We rounded up a group of the 50 highest-profile software IPOs (excluding outliers like Zoom during COVID) since 2012. We also studied — but didn’t include — direct-to-consumer, internet, and fast-casual. We are happy to provide such data upon request.
The group presented here is a very strong representation of the last decade of technology IPOs. We looked for themes, trends, and averages that would tell us what was working and sketched profiles of successful software companies in the past.
To do so, we examined execution, performance, size, scale, margin, Rule of 40, and transaction size (notional and %), which uncovered a lot of interesting conclusive data.
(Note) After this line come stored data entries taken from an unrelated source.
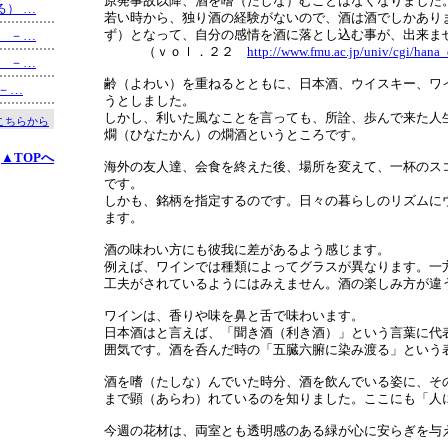
原発事故以降、酒を嗜（たしな）むことはなくなりました
ねる） …
若い時から、独り酒の経験がないので、酒は酒でしかあり
ず）となって、自分の感情を酒に落とし込む事が、出来ま
る） －…
（ｖｏｌ．２２
http://www.fmu.ac.jp/univ/cgi/hana
く） －…
齢（よわい）を重ねるとともに、日本酒、ウイスキー、ワ
 －…
うとしました。
しかし、利いた風なことを言っても、所詮、歩んで来た人
こちらから
燗（ひなたかん）の燗酒というところです。
▲TOPへ
海外の友人達、会食を終えた後、場所を変えて、一杯のス
です。
しかも、銘柄を指定するのです。日々の暮らしのリズムに
ます。
酒の味わい方にも彼我に差があるよう感じます。
例えば、ワインでは種類によってグラスが異なります。一
工夫がされているようにはみえません。酒の楽しみ方が違
ワインは、香りや味を鼻と舌で味わいます。
日本酒はと言えば、「聞き酒（利き酒）」という言葉に代
囲気です。酒を呑んだ時の「五臓六腑に染み渡る」という
酒を嗜（たしな）んでいた時分、酒を飲んでいる姿に、そ
まで顕（あらわ）れているのを知りました。ここにも「人
今週の花材は、両室とも透明感のある緑が心に安らぎを与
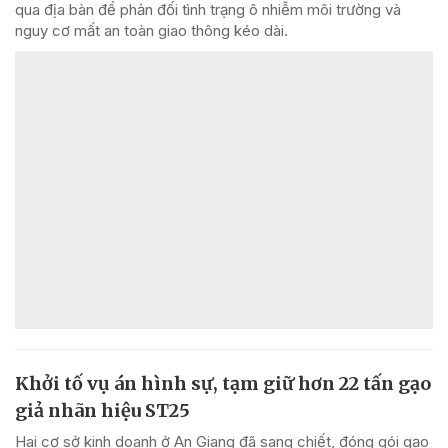
qua địa bàn để phản đối tình trạng ô nhiễm môi trường và
nguy cơ mất an toàn giao thông kéo dài.
Khởi tố vụ án hình sự, tạm giữ hơn 22 tấn gạo
giả nhãn hiệu ST25
Hai cơ sở kinh doanh ở An Giang đã sang chiết, đóng gói gạo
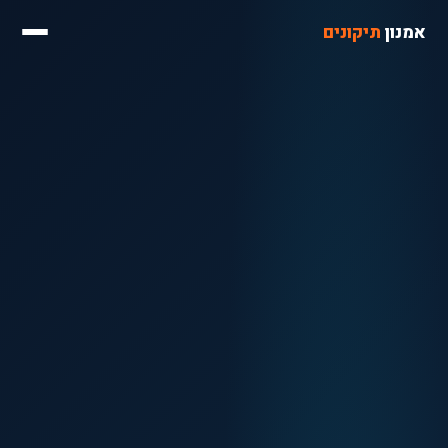
אמנון
תיקונים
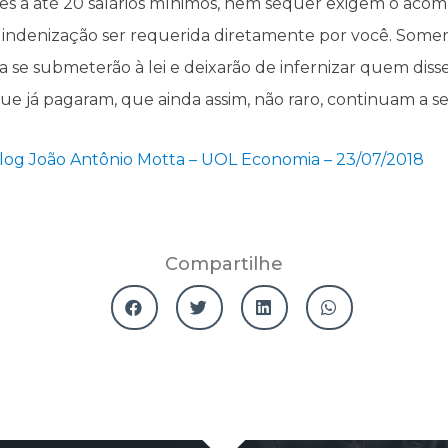
s a até 20 salários mínimos, nem sequer exigem o ac
indenização ser requerida diretamente por você. Somen
a se submeterão à lei e deixarão de infernizar quem diss
que já pagaram, que ainda assim, não raro, continuam a s
Blog João Antônio Motta – UOL Economia – 23/07/2018
Compartilhe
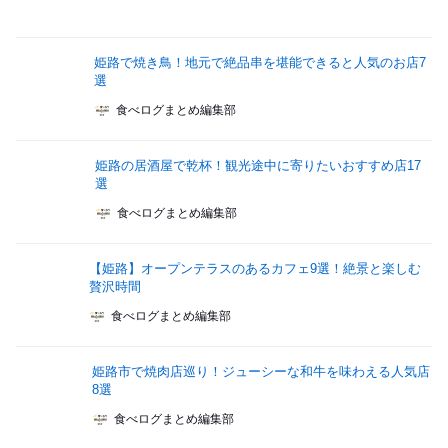
姫路で焼き鳥！地元で絶品串を堪能できると人気のお店7
選
食べログまとめ編集部
姫路の居酒屋で乾杯！観光途中に寄りたいおすすめ店17
選
食べログまとめ編集部
【姫路】オープンテラスのあるカフェ9選！絶景と楽しむ
贅沢時間
食べログまとめ編集部
姫路市で焼肉店巡り！ジューシーな和牛を味わえる人気店
8選
食べログまとめ編集部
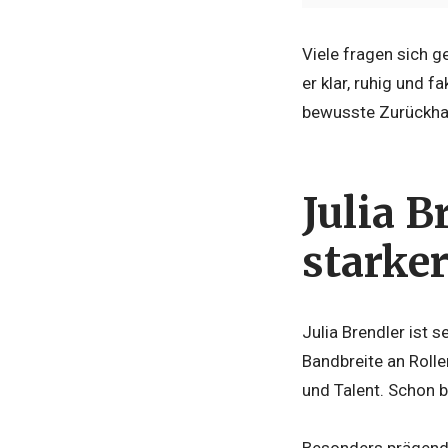
Viele fragen sich g
er klar, ruhig und f
bewusste Zurückhal
Julia B
starke
Julia Brendler ist 
Bandbreite an Rolle
und Talent. Schon b
Besonders prägend i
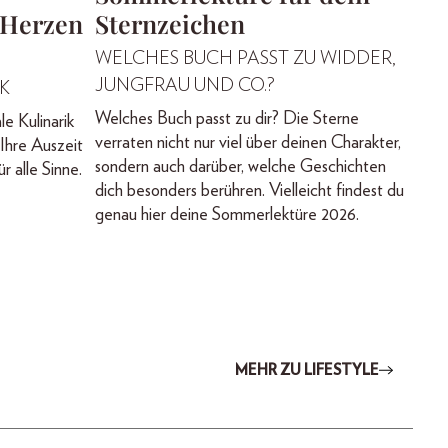
 Herzen
Sternzeichen
WELCHES BUCH PASST ZU WIDDER,
JUNGFRAU UND CO.?
K
Welches Buch passt zu dir? Die Sterne
le Kulinarik
verraten nicht nur viel über deinen Charakter,
Ihre Auszeit
sondern auch darüber, welche Geschichten
r alle Sinne.
dich besonders berühren. Vielleicht findest du
genau hier deine Sommerlektüre 2026.
MEHR ZU LIFESTYLE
If a company is willing to accept the valuation that the market considers public, the time is ripe. Jeremy Abelson
Key takeaway: Execution vs forecasting
The most significant finding was the impact of the company’s execution versus their estimates, also known as their “beat and raise”.
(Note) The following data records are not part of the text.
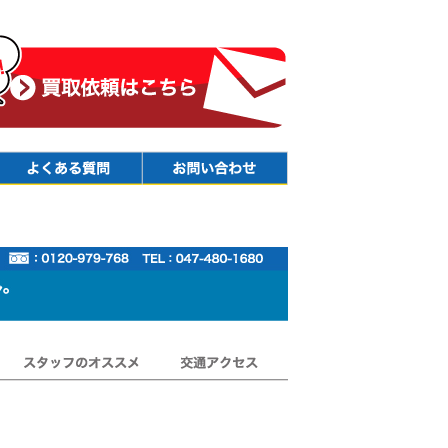
Faq
Contact
スタッフのオススメ
交通アクセス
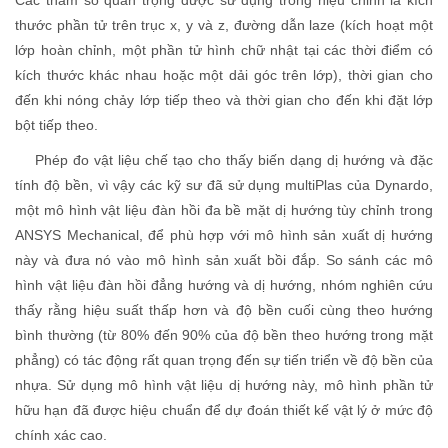
Các tham số quan trọng được sử dụng trong hiệu chỉnh là kích
thước phần tử trên trục x, y và z, đường dẫn laze (kích hoạt một
lớp hoàn chỉnh, một phần tử hình chữ nhật tại các thời điểm có
kích thước khác nhau hoặc một dải góc trên lớp), thời gian cho
đến khi nóng chảy lớp tiếp theo và thời gian cho đến khi đặt lớp
bột tiếp theo.
Phép đo vật liệu chế tạo cho thấy biến dạng dị hướng và đặc
tính độ bền, vì vậy các kỹ sư đã sử dụng multiPlas của Dynardo,
một mô hình vật liệu đàn hồi đa bề mặt dị hướng tùy chỉnh trong
ANSYS Mechanical, để phù hợp với mô hình sản xuất dị hướng
này và đưa nó vào mô hình sản xuất bồi đắp. So sánh các mô
hình vật liệu đàn hồi đẳng hướng và dị hướng, nhóm nghiên cứu
thấy rằng hiệu suất thấp hơn và độ bền cuối cùng theo hướng
bình thường (từ 80% đến 90% của độ bền theo hướng trong mặt
phẳng) có tác động rất quan trọng đến sự tiến triển về độ bền của
nhựa. Sử dụng mô hình vật liệu dị hướng này, mô hình phần tử
hữu hạn đã được hiệu chuẩn để dự đoán thiết kế vật lý ở mức độ
chính xác cao.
Our data shows a surprising correlation between better performing stocks and the magnitude of the “underperformance gain” versus the company’s guidance at the time of the IPO. To show this, we’ve broken down the company group into three different performance groups:
Group 1: Wunderkind Never miss a forecast (GAAP revenue, GM%, OM%) and beat the peer average of every metric every quarter. Group 2: Very solid Never missed a quarter vs. estimates (GAAP rev, GM%, OM%) Group 3: Less than perfect Missed at least one metric, one quarter
As you can see in the chart below, the impact is significant. Group 1 outperformed Group 3 by a factor of ~7x (382% average vs. 53%) over a two-and-a-half year period. (Please see red box for median and average.)
Note: This chart contains only 36 names, as we removed all names without three years of data (for example, IPO 2021), as well as all direct listings.
% better performance vs. IGV since IPO. Image Credit: Investor Irving
The data should be relevant to the management team currently considering establishing an underwriter’s estimate, leading to the IPO pricing and projected fair value of the company/share.
Raw data
This chart includes the 50 relevant software IPOs we studied and how each company performed over three years versus the projections they were given at the time of their IPO across four critical metrics (our favorite is the Rule of 40).
An important place to focus is on the quantum. The average beat in the top row is 35% in year three!
Frankly, it is not uncommon for us to see ordinary private companies “behind” versus projections. Companies learn quickly that private markets are forgiving of mistakes while public investors are highly punitive of mistakes, especially in the first post-issuance quarter (and reward beats).
For reference: FY+0 correlates with the year prior to a company’s IPO, which was the most recent year of all actual quarterly results; FY+1 is the year of the IPO and also the first year with an underwriter estimate; and FY+2 is the year following the IPO and the first full year of quarterly estimates.